The public should get to see whether a court that authorized the FBI to track someone’s air travels in real time for six months also analyzed whether the surveillance implicated the Fourth Amendment, EFF argued in a brief filed this week.
In Forbes Media LLC v. United States, the news organization and its reporter are trying to make public a court order and related records concerning an FBI request to use the All Writs Act to compel a travel data broker to disclose people’s movements.
Forbes reported on the FBI’s use of the All Writs Act to force the company, Sabre, to disclose a suspect’s travel data in real time after one of the agency’s requests was unsealed. The All Writs Act is not a surveillance statute, though authorities frequently seek to use it in their investigations. Perhaps most famously, the FBI in 2016 sought an order under the statute to require Apple to decrypt an iPhone by writing custom software for the phone.
But when Forbes sought to unseal court records related to the FBI’s request to obtain data from Sabre, two separate judges ruled that the materials must remain secret.
Forbes appealed to the U.S. Court of Appeals for the Ninth Circuit, arguing that the public has a presumptive right to access the court records under both the First Amendment and common law.

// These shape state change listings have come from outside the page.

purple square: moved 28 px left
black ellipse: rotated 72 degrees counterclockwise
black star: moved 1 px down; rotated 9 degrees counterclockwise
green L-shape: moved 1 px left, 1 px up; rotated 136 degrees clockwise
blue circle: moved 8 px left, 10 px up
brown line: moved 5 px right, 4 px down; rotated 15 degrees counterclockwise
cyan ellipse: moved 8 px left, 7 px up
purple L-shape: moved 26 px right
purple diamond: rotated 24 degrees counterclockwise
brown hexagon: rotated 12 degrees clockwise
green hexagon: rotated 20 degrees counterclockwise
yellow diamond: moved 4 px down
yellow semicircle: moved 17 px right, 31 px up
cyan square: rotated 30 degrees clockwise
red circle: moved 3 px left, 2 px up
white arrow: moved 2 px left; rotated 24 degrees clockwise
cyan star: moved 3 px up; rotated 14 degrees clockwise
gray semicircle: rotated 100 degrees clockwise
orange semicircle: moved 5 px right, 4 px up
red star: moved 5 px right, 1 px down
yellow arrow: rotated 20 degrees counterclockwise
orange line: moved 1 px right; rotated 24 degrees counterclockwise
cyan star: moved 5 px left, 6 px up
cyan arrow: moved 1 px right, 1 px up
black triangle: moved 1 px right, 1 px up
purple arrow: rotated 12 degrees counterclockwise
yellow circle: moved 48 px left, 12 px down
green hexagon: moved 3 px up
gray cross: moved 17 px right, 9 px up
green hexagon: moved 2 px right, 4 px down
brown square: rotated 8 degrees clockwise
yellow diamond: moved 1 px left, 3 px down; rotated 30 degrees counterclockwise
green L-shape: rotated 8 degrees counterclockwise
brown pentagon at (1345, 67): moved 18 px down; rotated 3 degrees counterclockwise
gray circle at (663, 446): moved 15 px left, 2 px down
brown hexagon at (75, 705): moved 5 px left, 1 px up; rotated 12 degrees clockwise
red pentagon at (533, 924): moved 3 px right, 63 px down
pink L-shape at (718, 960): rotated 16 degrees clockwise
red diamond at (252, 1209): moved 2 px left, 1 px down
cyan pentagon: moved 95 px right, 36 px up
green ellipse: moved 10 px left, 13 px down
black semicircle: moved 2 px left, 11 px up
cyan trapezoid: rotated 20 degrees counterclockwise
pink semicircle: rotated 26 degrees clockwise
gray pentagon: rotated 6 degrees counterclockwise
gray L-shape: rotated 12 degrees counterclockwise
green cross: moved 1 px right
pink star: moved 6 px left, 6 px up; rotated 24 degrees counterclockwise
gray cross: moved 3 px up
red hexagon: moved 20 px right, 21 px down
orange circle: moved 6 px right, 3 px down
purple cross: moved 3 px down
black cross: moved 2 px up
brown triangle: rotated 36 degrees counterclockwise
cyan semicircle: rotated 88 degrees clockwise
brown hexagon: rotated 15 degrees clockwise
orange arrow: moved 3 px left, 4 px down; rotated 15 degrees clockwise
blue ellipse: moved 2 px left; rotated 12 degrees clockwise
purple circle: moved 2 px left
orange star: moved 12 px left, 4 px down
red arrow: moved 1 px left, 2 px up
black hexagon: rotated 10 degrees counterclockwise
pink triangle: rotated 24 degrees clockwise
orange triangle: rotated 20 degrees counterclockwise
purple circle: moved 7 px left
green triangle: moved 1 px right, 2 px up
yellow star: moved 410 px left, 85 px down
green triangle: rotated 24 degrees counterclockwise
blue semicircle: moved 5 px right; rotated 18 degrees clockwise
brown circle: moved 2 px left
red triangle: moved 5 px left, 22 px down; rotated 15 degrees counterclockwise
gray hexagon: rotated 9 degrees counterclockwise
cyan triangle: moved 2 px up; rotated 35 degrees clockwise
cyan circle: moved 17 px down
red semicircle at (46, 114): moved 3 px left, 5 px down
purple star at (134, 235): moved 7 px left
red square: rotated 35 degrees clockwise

EFF, along with the ACLU, ACLU of Northern California, and Riana Pfefferkorn, filed a friend-of-the-court brief in support of Forbes’ effort to unseal the records.
EFF’s brief argues the public has the right to see the court decisions and any related legal arguments made by the federal government in support of its requests because court decisions have historically been public under our transparent, democratic traditions.
But the public has a particular interest in these orders sought against Sabre for several reasons.
First, the disclosure of six months worth of travel data implicates the Fourth Amendment’s privacy protections, just as the U.S. Supreme Court recently recognized in Carpenter v. United States. “Just like in that case, air travel data creates ‘a detailed chronicle of a person’s physical presence’ that goes well beyond knowing a person’s location at a particular time,” the brief argues. The public has a legitimate interest in seeing the court’s ruling to learn whether it grappled with the Fourth Amendment questions raised by the FBI’s request.
Second, because federal law enforcement often requests secrecy regarding its requests under the All Writs Act, the public has very little understanding of the legal limits on when it can use the statute to require third parties to disclose private data about people’s movements. The brief argues:
This ongoing secrecy violates the public’s right of access to judicial records and, critically, it also frustrates public and congressional oversight of law enforcement surveillance, including whether the Executive Branch is evading legislative limits on its surveillance authority.
Third, the broad law enforcement effort to seal its requests under the All Writs Act and surveillance statutes frustrates the public’s ability to know what authorities are doing and whether they are violating people’s privacy rights. From the brief:
This results in the public lacking even basic details about how frequently law enforcement requests orders under the AWA or other statutes such as the SCA [Stored Communications Act] and PRA [Pen Register Act]. This is problematic because, without public access to dockets and orders reflecting authorities’ surveillance activities, there are almost no opportunities for public oversight or intervention by Congress.
Fourth, because Sabre collects data about the public’s travels without most people’s knowledge or consent, public disclosure is crucial so that people can understand whether the company is protecting their privacy. The brief argues:
Disclosure of the judicial records at issue here is thus crucial because the public has no way to avoid Sabre’s collection of their location data and has almost no information about when and how Sabre discloses their data. Court records reflecting law enforcement demands for people’s data are thus likely to be the only records of when and how Sabre responds to law enforcement requests.